Tytułowy antagonista; bazyliszek (,,kurczak na sterydach’’ według określenia protagonisty Bogusia Kołodzieja) był hybrydą smoka i czarnego sępa. Jego wzrok zamieniał w kamień. Bazyliszek mówił cienkim, dziecięcym głosikiem. Został uwolniony z piekła przez diabły, aby siał spustoszenie na powierzchni. Potwora ścigali komandosi z Żelaznej Góry – wydziału ABW zajmującego się zwalczaniem zagrożeń paranormalnych (dla ciekawostki: Żelazna Góra to także nazwa wsi w województwie warmińsko – mazurskim). Ostatecznie bazyliszek został zabity (spetryfikowany) przez Bogusia Kołodzieja, który pokazał mu jego odbicie w smartfonie.

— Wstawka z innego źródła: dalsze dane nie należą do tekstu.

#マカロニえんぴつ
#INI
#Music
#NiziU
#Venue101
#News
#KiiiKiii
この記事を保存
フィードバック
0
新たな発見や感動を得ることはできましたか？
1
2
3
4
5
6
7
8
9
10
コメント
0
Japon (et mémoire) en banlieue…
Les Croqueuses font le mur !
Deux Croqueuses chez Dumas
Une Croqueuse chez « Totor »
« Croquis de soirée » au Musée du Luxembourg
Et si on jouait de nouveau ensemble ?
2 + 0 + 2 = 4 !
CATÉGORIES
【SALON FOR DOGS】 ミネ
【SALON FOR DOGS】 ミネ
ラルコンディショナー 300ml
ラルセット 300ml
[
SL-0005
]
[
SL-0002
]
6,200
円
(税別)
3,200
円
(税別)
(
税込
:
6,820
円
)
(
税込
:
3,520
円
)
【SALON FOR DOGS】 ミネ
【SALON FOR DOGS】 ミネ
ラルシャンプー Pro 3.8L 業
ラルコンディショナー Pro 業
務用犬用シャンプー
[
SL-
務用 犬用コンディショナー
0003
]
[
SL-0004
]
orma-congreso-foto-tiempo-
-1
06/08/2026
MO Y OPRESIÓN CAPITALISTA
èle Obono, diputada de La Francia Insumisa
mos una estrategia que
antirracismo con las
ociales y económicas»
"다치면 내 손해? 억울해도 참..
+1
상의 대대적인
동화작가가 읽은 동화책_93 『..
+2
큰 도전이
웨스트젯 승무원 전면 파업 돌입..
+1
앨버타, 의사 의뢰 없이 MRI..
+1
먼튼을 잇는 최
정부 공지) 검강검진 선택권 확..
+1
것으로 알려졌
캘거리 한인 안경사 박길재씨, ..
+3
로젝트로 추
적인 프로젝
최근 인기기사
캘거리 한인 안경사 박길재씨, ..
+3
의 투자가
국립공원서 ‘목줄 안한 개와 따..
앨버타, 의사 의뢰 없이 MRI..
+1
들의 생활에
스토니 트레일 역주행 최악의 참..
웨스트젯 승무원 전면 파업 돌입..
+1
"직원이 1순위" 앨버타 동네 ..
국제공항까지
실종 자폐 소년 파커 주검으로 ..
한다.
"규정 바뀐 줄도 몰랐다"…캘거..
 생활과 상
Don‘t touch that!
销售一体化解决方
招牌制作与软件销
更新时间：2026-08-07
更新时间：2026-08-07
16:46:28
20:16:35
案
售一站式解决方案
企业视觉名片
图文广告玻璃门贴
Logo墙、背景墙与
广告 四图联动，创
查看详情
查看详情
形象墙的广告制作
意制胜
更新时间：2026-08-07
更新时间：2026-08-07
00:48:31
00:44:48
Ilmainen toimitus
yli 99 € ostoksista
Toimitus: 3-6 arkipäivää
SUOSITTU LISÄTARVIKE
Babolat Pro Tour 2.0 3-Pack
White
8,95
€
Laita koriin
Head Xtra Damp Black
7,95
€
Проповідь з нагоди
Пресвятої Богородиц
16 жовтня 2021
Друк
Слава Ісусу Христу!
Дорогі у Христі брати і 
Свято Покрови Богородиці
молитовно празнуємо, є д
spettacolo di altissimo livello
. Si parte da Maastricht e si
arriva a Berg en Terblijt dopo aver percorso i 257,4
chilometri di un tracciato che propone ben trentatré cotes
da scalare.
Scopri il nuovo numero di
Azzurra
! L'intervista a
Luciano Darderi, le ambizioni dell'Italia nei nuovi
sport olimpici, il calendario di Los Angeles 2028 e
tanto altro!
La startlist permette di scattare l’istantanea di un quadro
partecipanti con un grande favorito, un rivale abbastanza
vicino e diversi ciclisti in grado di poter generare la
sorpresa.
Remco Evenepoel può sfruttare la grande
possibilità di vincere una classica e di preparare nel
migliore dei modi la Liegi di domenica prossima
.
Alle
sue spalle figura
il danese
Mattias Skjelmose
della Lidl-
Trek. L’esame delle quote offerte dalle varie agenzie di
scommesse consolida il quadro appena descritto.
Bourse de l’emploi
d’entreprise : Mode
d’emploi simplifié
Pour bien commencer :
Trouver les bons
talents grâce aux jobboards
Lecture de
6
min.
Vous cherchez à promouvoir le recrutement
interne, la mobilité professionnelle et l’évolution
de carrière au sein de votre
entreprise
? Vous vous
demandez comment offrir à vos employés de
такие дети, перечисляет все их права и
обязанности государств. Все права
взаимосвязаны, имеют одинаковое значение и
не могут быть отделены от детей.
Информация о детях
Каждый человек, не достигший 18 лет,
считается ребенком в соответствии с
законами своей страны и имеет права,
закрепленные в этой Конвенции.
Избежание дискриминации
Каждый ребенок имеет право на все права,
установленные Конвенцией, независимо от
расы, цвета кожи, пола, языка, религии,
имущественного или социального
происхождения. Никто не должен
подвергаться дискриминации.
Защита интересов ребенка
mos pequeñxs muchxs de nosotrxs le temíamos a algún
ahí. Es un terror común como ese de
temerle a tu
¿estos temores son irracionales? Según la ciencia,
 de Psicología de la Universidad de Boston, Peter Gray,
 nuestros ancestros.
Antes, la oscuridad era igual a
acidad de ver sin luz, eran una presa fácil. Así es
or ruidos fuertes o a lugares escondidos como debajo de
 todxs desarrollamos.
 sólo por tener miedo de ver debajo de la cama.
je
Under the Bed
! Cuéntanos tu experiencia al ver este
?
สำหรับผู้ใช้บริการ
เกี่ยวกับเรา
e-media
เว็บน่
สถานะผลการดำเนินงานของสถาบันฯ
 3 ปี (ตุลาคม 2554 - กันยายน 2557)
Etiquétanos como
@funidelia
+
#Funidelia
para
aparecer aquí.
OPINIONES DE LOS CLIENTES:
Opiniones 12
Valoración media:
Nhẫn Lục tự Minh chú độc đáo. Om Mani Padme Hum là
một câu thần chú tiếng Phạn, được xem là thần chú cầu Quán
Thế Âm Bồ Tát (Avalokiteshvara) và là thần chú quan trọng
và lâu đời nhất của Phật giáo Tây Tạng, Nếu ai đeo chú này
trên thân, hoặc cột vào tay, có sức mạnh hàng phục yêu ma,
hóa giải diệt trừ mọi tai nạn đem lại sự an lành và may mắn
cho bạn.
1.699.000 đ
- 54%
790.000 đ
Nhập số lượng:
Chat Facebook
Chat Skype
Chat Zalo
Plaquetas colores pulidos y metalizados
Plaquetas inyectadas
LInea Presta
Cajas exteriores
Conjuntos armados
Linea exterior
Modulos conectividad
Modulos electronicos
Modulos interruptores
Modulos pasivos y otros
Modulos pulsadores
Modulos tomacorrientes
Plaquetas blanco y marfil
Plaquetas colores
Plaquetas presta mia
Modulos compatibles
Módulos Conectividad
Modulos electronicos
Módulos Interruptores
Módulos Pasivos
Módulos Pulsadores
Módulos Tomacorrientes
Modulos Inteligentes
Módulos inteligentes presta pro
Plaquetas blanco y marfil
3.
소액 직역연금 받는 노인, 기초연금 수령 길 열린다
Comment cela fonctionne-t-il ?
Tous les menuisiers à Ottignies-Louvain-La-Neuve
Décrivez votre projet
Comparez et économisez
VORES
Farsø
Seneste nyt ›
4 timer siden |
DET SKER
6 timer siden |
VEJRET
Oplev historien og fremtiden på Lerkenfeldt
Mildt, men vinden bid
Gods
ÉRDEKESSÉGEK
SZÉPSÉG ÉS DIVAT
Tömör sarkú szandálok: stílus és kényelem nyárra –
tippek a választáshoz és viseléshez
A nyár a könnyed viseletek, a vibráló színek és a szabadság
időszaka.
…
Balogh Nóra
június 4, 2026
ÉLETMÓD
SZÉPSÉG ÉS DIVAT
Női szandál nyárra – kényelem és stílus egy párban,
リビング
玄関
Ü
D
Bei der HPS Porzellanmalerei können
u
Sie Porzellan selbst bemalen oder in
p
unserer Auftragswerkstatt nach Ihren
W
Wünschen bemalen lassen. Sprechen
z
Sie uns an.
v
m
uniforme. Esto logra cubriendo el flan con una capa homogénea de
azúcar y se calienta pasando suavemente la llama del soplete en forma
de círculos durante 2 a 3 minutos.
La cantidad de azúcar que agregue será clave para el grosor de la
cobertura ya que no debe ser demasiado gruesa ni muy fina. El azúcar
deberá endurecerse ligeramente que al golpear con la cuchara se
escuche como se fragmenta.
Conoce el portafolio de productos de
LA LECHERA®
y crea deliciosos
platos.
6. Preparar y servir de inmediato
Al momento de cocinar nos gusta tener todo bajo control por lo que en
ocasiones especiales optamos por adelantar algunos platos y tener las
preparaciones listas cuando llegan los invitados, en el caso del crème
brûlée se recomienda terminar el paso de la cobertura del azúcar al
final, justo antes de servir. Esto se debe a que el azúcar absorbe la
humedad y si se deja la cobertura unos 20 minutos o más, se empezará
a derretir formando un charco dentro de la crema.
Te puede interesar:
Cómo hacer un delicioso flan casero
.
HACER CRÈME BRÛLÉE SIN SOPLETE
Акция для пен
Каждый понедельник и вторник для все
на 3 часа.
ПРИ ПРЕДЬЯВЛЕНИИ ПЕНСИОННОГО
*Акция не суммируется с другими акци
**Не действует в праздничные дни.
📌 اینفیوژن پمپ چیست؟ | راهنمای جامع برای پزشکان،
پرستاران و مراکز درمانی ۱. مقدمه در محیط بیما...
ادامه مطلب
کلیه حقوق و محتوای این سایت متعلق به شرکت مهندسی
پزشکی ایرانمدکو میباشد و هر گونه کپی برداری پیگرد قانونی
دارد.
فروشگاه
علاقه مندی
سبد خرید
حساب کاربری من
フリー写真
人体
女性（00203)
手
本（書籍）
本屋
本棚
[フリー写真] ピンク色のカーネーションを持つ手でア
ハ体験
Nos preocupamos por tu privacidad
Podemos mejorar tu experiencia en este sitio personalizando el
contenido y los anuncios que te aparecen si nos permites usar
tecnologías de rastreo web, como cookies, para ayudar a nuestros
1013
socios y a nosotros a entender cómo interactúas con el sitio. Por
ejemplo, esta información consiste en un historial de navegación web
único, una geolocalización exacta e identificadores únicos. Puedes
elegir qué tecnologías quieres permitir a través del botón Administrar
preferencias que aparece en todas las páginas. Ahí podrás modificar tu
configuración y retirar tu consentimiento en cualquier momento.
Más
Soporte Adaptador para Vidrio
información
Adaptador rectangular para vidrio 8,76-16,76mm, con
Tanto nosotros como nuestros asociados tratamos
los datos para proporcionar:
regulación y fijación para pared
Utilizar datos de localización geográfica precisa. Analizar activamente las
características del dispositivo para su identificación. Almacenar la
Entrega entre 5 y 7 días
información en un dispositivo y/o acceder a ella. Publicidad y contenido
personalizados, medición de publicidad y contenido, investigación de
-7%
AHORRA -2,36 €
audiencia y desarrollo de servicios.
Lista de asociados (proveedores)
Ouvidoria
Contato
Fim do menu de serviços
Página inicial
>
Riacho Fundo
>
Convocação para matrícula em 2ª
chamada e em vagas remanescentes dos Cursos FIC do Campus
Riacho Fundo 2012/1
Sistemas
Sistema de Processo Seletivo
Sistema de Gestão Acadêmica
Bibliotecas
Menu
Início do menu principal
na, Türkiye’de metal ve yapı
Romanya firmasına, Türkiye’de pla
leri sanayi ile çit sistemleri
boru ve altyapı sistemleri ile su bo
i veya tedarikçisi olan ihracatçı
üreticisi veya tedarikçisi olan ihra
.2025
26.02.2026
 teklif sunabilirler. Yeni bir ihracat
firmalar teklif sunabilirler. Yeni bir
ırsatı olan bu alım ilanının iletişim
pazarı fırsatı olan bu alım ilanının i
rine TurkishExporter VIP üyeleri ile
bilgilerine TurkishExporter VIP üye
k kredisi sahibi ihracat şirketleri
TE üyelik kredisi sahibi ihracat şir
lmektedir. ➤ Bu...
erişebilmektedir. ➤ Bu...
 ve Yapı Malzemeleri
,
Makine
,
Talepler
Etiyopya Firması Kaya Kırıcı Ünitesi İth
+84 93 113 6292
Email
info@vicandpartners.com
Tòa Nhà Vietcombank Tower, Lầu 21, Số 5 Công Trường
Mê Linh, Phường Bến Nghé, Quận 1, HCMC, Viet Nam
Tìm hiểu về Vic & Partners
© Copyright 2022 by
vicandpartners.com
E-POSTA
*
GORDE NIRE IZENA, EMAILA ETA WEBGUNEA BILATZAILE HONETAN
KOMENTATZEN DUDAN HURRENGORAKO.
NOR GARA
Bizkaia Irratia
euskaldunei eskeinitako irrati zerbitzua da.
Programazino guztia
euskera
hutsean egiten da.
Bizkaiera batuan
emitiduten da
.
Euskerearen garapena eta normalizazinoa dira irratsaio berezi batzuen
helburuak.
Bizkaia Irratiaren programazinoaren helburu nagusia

W filmie zawarte są nawiązania do ,,Sagi o wiedźminie’’ Andrzeja Sapkowskiego. Boguś początkowo chciał zabić bazyliszka bijąc go lustrem po głowie, co nawiązuje do poniższego fragmentu rozmowy Reynerta de Bois – Fresnes z Geraltem o różnicach między bazyliszkiem a kuroliszkiem :

,, […] A którego z nich, powiedz, można ukatrupić za pomocą zwierciadła?
- Każdego. Jeśli walnąć prosto w łeb’’
- A. Sapkowski ,,Pani Jeziora’’

Ponadto były policjant Eugeniusz; wujek Bogusia taranując bazyliszka samochodem krzyczał: ,,Na pohybel s…. synom!’’ W filmie pojawia się też nawiązanie do powieści ,,Przyjaciel wesołego diabła’’ Kornela Makuszyńskiego w scenie, gdy diabeł Piszczałka w stroju górnika relacjonował Rokicie co zaszło.